▶ **TASK REQUIREMENTS**: Print the data that follows word for word, leaving out any picture.

Transcribed page contents:
****

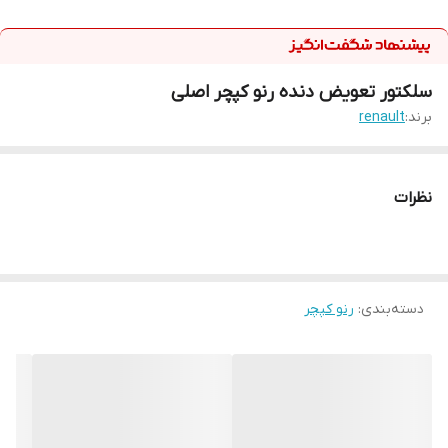
سلکتور تعویض دنده رنو کپچر اصلی
برند:
renault
نظرات
دسته‌بندی
:
رنو کپچر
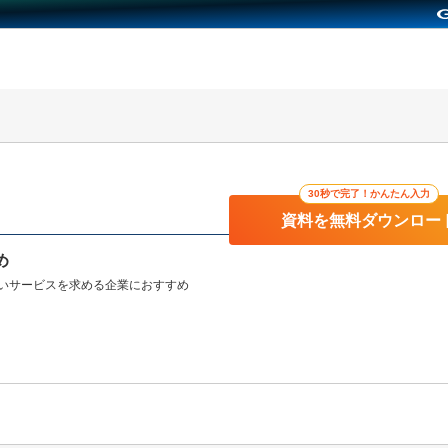
30秒で完了！かんたん入力
資料を無料ダウンロー
め
いサービスを求める企業におすすめ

****

▶ **OUTPUT OF THE EXERCISE**:
سلکتور تعویض دنده رنو کپچر اصلی
برند:
renault
نظرات
دسته‌بندی
:
رنو کپچر
30秒で完了！かんたん入力
資料を無料ダウンロー
め
いサービスを求める企業におすすめ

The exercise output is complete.